A second line of dissent comes from scientists who argue that these “significant” achievements represent only very small steps on a long path towards the development of commercially-viable, large-scale fusion energy plants. Moreover, they point out that some of the most vexing engineering challenges have yet to be solved.
The recent announcements by China and Germany on the achievements of their experimental fusion reactors represent significant but small steps.
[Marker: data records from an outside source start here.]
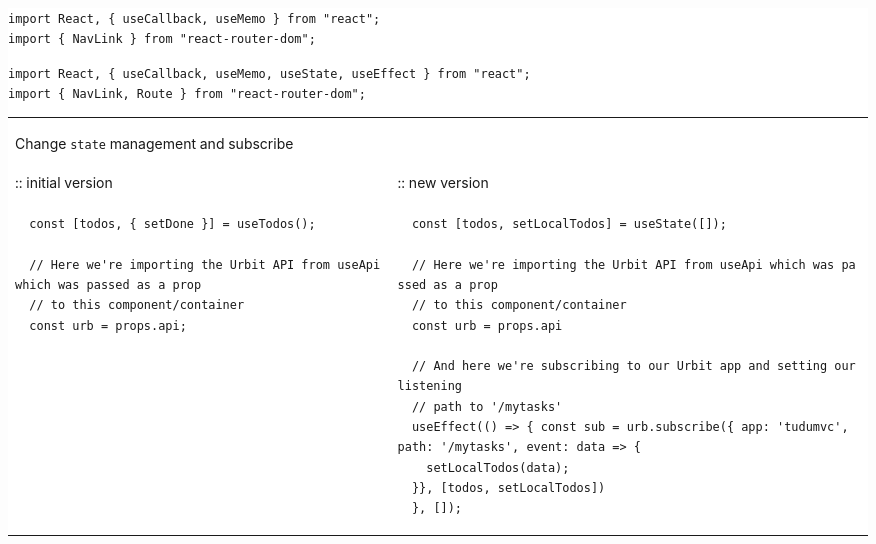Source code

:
 ```
import React, { useCallback, useMemo } from "react";
import { NavLink } from "react-router-dom";
```
</td>
<td>

```
import React, { useCallback, useMemo, useState, useEffect } from "react";
import { NavLink, Route } from "react-router-dom";
```
</td>
</tr>
</table>

<table>
<tr>
<td colspan="2">

Change `state` management and subscribe
</td>
</tr>
<td>
:: initial version
</td>
<td>
:: new version
</td>
</tr>
<tr>
<td>

```
  const [todos, { setDone }] = useTodos();

  // Here we're importing the Urbit API from useApi which was passed as a prop
  // to this component/container
  const urb = props.api;
```
</td>
<td>

```
  const [todos, setLocalTodos] = useState([]);

  // Here we're importing the Urbit API from useApi which was passed as a prop
  // to this component/container
  const urb = props.api

  // And here we're subscribing to our Urbit app and setting our listening
  // path to '/mytasks'
  useEffect(() => { const sub = urb.subscribe({ app: 'tudumvc', path: '/mytasks', event: data => {
    setLocalTodos(data);
  }}, [todos, setLocalTodos])
  }, []);
```
</td>
</tr>
</table>
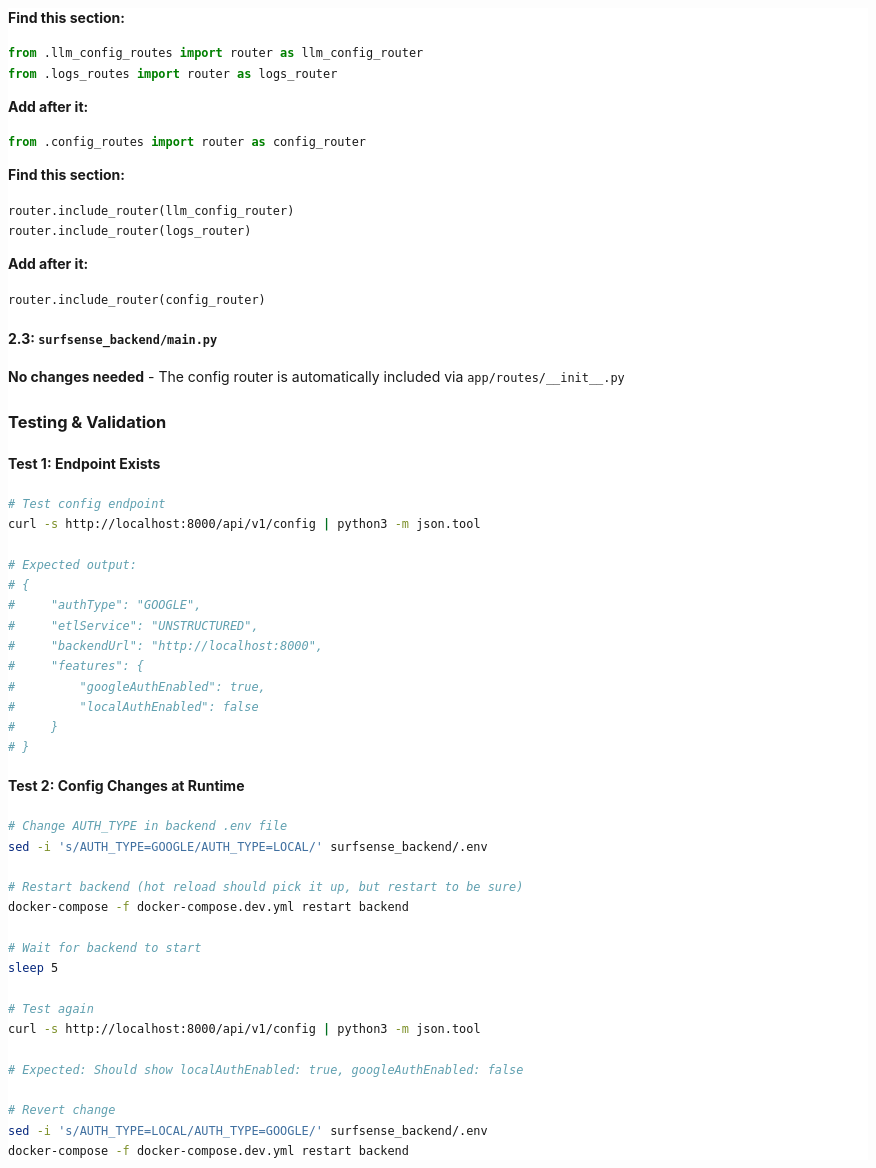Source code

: **Find this section:**
```python
from .llm_config_routes import router as llm_config_router
from .logs_routes import router as logs_router
```

**Add after it:**
```python
from .config_routes import router as config_router
```

**Find this section:**
```python
router.include_router(llm_config_router)
router.include_router(logs_router)
```

**Add after it:**
```python
router.include_router(config_router)
```

#### 2.3: `surfsense_backend/main.py`
**No changes needed** - The config router is automatically included via `app/routes/__init__.py`

### Testing & Validation

#### Test 1: Endpoint Exists
```bash
# Test config endpoint
curl -s http://localhost:8000/api/v1/config | python3 -m json.tool

# Expected output:
# {
#     "authType": "GOOGLE",
#     "etlService": "UNSTRUCTURED",
#     "backendUrl": "http://localhost:8000",
#     "features": {
#         "googleAuthEnabled": true,
#         "localAuthEnabled": false
#     }
# }
```

#### Test 2: Config Changes at Runtime
```bash
# Change AUTH_TYPE in backend .env file
sed -i 's/AUTH_TYPE=GOOGLE/AUTH_TYPE=LOCAL/' surfsense_backend/.env

# Restart backend (hot reload should pick it up, but restart to be sure)
docker-compose -f docker-compose.dev.yml restart backend

# Wait for backend to start
sleep 5

# Test again
curl -s http://localhost:8000/api/v1/config | python3 -m json.tool

# Expected: Should show localAuthEnabled: true, googleAuthEnabled: false

# Revert change
sed -i 's/AUTH_TYPE=LOCAL/AUTH_TYPE=GOOGLE/' surfsense_backend/.env
docker-compose -f docker-compose.dev.yml restart backend
```
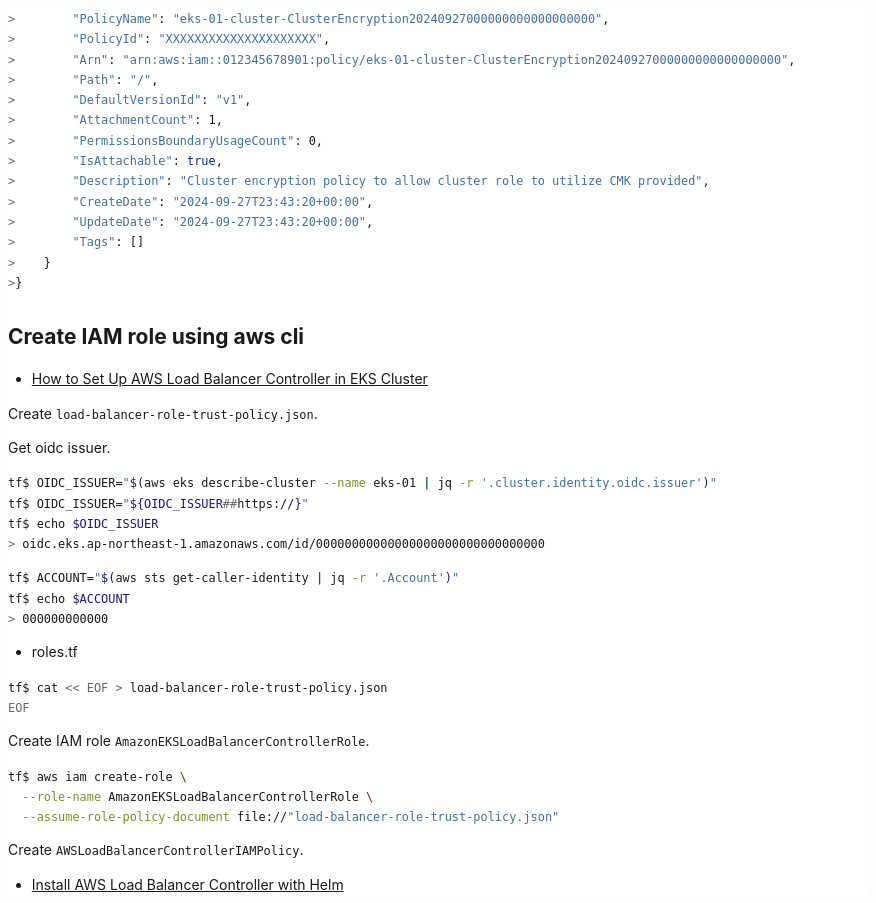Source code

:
 ```bash
>        "PolicyName": "eks-01-cluster-ClusterEncryption20240927000000000000000000",
>        "PolicyId": "XXXXXXXXXXXXXXXXXXXXX",
>        "Arn": "arn:aws:iam::012345678901:policy/eks-01-cluster-ClusterEncryption20240927000000000000000000",
>        "Path": "/",
>        "DefaultVersionId": "v1",
>        "AttachmentCount": 1,
>        "PermissionsBoundaryUsageCount": 0,
>        "IsAttachable": true,
>        "Description": "Cluster encryption policy to allow cluster role to utilize CMK provided",
>        "CreateDate": "2024-09-27T23:43:20+00:00",
>        "UpdateDate": "2024-09-27T23:43:20+00:00",
>        "Tags": []
>    }
>}
```

## Create IAM role using aws cli
* [How to Set Up AWS Load Balancer Controller in EKS Cluster](https://aws.plainenglish.io/how-to-setup-aws-load-balancer-controller-in-eks-cluster-682a81c4e5ca)

Create `load-balancer-role-trust-policy.json`.  
  
Get oidc issuer.
```bash
tf$ OIDC_ISSUER="$(aws eks describe-cluster --name eks-01 | jq -r '.cluster.identity.oidc.issuer')"
tf$ OIDC_ISSUER="${OIDC_ISSUER##https://}"
tf$ echo $OIDC_ISSUER
> oidc.eks.ap-northeast-1.amazonaws.com/id/00000000000000000000000000000000
```

```bash
tf$ ACCOUNT="$(aws sts get-caller-identity | jq -r '.Account')"
tf$ echo $ACCOUNT
> 000000000000
```

* roles.tf
``` bash
tf$ cat << EOF > load-balancer-role-trust-policy.json
EOF
```

Create IAM role `AmazonEKSLoadBalancerControllerRole`.

```bash
tf$ aws iam create-role \
  --role-name AmazonEKSLoadBalancerControllerRole \
  --assume-role-policy-document file://"load-balancer-role-trust-policy.json"
```

Create `AWSLoadBalancerControllerIAMPolicy`.  
* [Install AWS Load Balancer Controller with Helm](https://docs.aws.amazon.com/eks/latest/userguide/lbc-helm.html)  
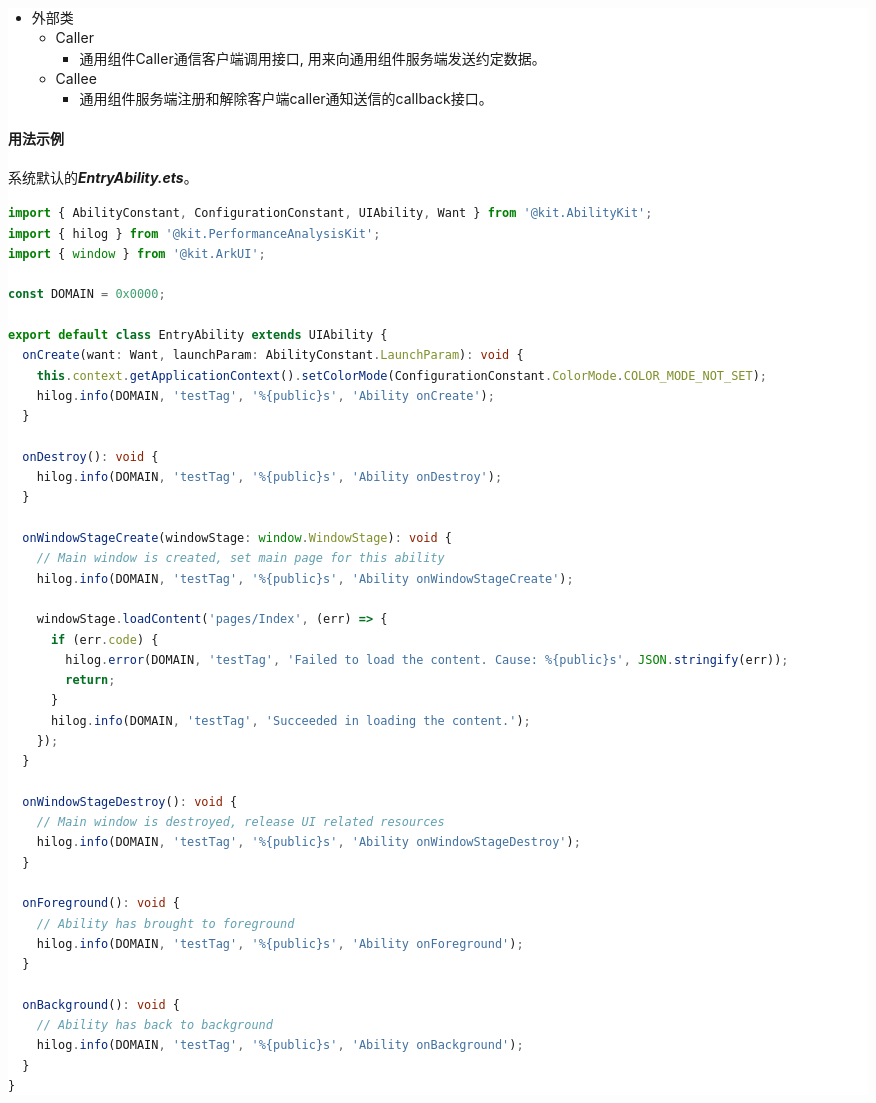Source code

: - 外部类
  - Caller
    - 通用组件Caller通信客户端调用接口, 用来向通用组件服务端发送约定数据。
  - Callee
    - 通用组件服务端注册和解除客户端caller通知送信的callback接口。

#### 用法示例

系统默认的***EntryAbility.ets***。

```typescript {.line-numbers}
import { AbilityConstant, ConfigurationConstant, UIAbility, Want } from '@kit.AbilityKit';
import { hilog } from '@kit.PerformanceAnalysisKit';
import { window } from '@kit.ArkUI';

const DOMAIN = 0x0000;

export default class EntryAbility extends UIAbility {
  onCreate(want: Want, launchParam: AbilityConstant.LaunchParam): void {
    this.context.getApplicationContext().setColorMode(ConfigurationConstant.ColorMode.COLOR_MODE_NOT_SET);
    hilog.info(DOMAIN, 'testTag', '%{public}s', 'Ability onCreate');
  }

  onDestroy(): void {
    hilog.info(DOMAIN, 'testTag', '%{public}s', 'Ability onDestroy');
  }

  onWindowStageCreate(windowStage: window.WindowStage): void {
    // Main window is created, set main page for this ability
    hilog.info(DOMAIN, 'testTag', '%{public}s', 'Ability onWindowStageCreate');

    windowStage.loadContent('pages/Index', (err) => {
      if (err.code) {
        hilog.error(DOMAIN, 'testTag', 'Failed to load the content. Cause: %{public}s', JSON.stringify(err));
        return;
      }
      hilog.info(DOMAIN, 'testTag', 'Succeeded in loading the content.');
    });
  }

  onWindowStageDestroy(): void {
    // Main window is destroyed, release UI related resources
    hilog.info(DOMAIN, 'testTag', '%{public}s', 'Ability onWindowStageDestroy');
  }

  onForeground(): void {
    // Ability has brought to foreground
    hilog.info(DOMAIN, 'testTag', '%{public}s', 'Ability onForeground');
  }

  onBackground(): void {
    // Ability has back to background
    hilog.info(DOMAIN, 'testTag', '%{public}s', 'Ability onBackground');
  }
}
```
There are three key projects to watch. The giant European-based INTER project is due to generate plasma in 2025, assuming the funds continue to flow at the required rate. In the meantime, China may decide to raise the level of funding and move from its experimental EAST reactor to the more advanced CEFTR, which would mark a significant step towards developing a reactor that genuinely generates electricity. These initiatives apply the Tokamak concept. In contrast, Germany is pursuing the Stellarator design with its Wendelstein 7-X reactor which offers an alternative technological path.
Nevertheless, the development of commercially-viable of electricity generation through nuclear fusion is unlikely before 2050, and will require very high levels of funding. It is also possible that governments lose interest in nuclear fusion, in preference for renewable energy and other energy technologies.